WHILE SOCIETY HAS REALIZED ENORMOUS ECONOMIC ADVANCES over the last several decades, these gains have not been shared equally, according to World Bank CEO Kristalina Georgieva, who delivered the 2017 Robert S. McNamara Lecture on War and Peace last fall.

“We are healthier,” she said. “We are wealthier. Some of us in this room, because of advancements in technology, are going to live to be 120.” However, she warned, “behind the averages, we ought to recognize a very ugly trend in far too many places, and it is where extreme poverty is not only not shrinking, it is actually growing.”

When Robert S. McNamara retired from the World Bank as its president in 1981, Georgieva said, 42 percent of society lived in poverty.
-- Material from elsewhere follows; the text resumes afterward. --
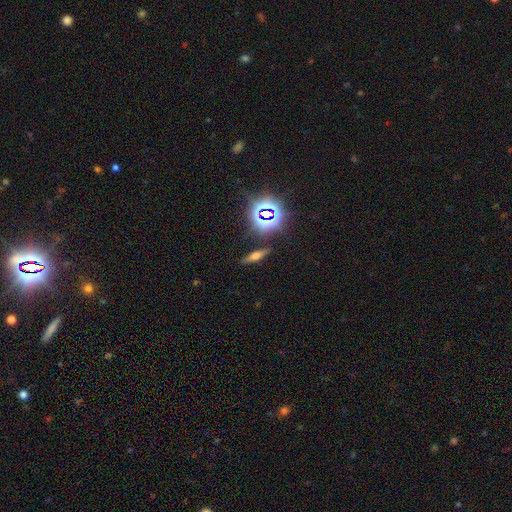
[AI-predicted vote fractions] smooth 39%, featured or disk 37%, star or artifact 24%. Down the decision tree: merging — none (86%).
Today, poverty has shrunk to 800 million out of a 7.3 billion population (about 11 percent). However, intractable wars and steep population growth have sunk much of the world’s population into even greater poverty.

“Climate change has also impacted poor countries disproportionately hard,” she noted. “If you look at the extreme weather over the last years, time and again it would devastate already impoverished populations. Countries that are wealthier, with better institutions, can withstand these shocks much better. Poor countries, fragile countries, cannot.”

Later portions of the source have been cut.